§ What you should do:
Reproduce exactly, and only, the lines below from the one containing "24/7/365. | 2.47 |" through the one containing "slide | 2.51 |".

§ Data supplied:
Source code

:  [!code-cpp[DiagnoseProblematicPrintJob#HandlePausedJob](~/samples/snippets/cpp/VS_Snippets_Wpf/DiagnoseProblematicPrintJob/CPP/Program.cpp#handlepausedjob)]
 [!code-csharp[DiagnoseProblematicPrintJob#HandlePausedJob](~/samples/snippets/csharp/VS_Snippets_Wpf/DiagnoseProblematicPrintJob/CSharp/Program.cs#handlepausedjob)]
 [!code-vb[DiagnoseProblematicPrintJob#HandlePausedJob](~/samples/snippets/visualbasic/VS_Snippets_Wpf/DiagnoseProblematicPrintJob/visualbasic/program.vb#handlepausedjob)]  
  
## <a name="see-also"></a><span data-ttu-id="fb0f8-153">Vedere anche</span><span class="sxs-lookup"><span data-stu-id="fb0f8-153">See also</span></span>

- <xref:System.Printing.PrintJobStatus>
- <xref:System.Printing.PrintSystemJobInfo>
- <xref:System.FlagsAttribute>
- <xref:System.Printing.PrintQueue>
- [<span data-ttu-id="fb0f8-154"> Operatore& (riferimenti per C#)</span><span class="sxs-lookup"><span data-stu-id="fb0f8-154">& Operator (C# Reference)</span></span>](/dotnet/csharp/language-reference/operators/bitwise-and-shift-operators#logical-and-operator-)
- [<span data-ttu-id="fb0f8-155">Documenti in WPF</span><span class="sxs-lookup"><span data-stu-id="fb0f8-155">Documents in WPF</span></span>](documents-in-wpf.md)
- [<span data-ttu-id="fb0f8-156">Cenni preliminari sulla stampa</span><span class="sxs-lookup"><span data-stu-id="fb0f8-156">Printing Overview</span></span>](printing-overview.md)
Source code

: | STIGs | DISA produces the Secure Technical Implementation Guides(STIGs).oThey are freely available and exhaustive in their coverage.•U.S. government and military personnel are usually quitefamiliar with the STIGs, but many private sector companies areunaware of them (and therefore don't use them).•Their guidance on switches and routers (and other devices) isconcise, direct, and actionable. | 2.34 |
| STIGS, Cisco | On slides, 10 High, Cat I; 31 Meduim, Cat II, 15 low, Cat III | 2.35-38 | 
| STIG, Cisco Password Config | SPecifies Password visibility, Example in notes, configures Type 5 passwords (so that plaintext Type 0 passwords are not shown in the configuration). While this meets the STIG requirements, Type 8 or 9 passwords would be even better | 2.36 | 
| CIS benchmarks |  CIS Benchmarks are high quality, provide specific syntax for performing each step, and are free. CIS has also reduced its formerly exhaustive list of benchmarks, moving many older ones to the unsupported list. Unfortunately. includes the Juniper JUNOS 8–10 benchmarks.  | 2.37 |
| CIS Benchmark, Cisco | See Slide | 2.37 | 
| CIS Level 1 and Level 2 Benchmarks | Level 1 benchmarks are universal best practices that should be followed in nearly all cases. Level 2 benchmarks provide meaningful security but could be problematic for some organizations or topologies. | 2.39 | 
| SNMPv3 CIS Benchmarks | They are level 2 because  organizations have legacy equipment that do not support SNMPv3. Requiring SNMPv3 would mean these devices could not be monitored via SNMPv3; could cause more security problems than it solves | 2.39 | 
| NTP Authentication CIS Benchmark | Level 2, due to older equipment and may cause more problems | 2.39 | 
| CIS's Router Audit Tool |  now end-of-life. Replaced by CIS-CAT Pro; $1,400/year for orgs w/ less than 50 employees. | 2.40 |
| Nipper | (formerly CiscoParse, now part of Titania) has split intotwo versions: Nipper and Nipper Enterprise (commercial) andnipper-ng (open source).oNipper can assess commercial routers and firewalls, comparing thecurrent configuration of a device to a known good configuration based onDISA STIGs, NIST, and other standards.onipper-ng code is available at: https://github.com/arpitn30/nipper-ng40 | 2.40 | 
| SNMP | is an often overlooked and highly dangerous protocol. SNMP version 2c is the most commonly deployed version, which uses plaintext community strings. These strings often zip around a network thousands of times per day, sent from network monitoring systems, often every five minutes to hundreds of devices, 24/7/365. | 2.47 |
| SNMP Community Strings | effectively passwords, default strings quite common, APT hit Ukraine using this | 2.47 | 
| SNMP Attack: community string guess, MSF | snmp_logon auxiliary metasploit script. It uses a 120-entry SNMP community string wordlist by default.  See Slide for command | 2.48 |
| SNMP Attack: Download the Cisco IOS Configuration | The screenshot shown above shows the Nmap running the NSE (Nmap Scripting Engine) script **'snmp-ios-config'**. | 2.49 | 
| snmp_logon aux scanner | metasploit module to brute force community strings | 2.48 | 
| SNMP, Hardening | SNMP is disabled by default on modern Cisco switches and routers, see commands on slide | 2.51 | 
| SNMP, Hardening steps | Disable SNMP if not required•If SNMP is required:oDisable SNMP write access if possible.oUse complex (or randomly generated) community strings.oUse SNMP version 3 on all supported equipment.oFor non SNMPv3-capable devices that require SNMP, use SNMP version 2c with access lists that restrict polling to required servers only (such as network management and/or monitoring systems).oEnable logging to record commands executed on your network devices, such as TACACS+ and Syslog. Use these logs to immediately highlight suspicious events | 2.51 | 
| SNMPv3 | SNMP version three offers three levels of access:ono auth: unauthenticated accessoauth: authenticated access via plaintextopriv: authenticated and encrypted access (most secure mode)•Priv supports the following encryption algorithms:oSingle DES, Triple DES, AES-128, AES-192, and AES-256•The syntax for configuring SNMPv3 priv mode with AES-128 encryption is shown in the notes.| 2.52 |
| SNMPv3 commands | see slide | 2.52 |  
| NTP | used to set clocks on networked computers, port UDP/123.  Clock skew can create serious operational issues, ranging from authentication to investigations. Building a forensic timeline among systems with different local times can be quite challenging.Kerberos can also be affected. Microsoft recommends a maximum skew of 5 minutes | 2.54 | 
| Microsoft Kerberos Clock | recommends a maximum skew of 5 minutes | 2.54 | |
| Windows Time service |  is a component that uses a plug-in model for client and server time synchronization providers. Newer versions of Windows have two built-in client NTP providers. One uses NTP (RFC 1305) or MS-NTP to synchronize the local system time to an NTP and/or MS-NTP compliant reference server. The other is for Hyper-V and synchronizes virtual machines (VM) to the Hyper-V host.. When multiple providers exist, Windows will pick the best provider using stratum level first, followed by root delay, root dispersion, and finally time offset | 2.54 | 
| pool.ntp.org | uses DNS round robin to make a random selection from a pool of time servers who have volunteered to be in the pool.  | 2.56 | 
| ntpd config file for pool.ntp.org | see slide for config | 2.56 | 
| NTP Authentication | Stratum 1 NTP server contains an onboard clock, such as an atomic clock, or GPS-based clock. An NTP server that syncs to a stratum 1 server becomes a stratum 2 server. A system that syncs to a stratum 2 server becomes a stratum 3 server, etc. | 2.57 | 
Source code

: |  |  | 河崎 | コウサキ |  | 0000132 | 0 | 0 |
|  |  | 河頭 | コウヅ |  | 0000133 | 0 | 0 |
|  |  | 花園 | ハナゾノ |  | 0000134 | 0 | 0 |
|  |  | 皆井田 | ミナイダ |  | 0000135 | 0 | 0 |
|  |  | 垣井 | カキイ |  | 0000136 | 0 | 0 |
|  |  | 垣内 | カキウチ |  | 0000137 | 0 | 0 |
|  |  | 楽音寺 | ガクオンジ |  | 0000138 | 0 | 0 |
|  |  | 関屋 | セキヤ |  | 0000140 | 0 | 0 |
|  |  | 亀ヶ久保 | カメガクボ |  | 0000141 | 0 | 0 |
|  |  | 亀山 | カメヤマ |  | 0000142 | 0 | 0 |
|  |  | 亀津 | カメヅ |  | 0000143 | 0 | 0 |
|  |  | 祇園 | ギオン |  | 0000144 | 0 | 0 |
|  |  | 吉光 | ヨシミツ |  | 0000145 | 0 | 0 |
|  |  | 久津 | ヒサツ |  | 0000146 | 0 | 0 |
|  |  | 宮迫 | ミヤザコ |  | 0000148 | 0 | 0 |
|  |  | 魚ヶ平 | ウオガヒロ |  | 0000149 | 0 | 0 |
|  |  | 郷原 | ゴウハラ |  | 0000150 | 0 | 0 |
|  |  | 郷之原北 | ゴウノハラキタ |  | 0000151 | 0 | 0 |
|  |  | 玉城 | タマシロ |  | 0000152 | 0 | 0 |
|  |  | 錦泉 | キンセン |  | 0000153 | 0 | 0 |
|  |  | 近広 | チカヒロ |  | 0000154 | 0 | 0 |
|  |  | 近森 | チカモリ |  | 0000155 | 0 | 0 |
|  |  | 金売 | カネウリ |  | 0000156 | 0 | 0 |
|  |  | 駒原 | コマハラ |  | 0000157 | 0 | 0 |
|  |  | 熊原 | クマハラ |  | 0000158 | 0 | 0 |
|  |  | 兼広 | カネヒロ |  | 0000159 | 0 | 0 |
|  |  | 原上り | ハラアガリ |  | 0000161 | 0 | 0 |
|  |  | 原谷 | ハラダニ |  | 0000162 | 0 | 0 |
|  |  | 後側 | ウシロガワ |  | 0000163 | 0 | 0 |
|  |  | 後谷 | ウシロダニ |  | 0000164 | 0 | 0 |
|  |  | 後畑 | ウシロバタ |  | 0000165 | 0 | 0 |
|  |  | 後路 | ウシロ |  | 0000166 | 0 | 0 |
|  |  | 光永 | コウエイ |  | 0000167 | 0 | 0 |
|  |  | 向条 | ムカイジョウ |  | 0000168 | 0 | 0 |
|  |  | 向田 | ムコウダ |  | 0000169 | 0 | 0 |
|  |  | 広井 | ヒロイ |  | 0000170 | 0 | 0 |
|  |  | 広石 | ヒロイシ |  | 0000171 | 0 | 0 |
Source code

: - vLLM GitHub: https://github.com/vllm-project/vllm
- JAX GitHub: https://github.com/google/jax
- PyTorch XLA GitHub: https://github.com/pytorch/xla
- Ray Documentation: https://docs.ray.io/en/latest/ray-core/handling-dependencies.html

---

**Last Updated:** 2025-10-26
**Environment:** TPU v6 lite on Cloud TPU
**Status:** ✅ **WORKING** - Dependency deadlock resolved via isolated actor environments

§ Answer section:
| SNMP | is an often overlooked and highly dangerous protocol. SNMP version 2c is the most commonly deployed version, which uses plaintext community strings. These strings often zip around a network thousands of times per day, sent from network monitoring systems, often every five minutes to hundreds of devices, 24/7/365. | 2.47 |
| SNMP Community Strings | effectively passwords, default strings quite common, APT hit Ukraine using this | 2.47 | 
| SNMP Attack: community string guess, MSF | snmp_logon auxiliary metasploit script. It uses a 120-entry SNMP community string wordlist by default.  See Slide for command | 2.48 |
| SNMP Attack: Download the Cisco IOS Configuration | The screenshot shown above shows the Nmap running the NSE (Nmap Scripting Engine) script **'snmp-ios-config'**. | 2.49 | 
| snmp_logon aux scanner | metasploit module to brute force community strings | 2.48 | 
| SNMP, Hardening | SNMP is disabled by default on modern Cisco switches and routers, see commands on slide | 2.51 | 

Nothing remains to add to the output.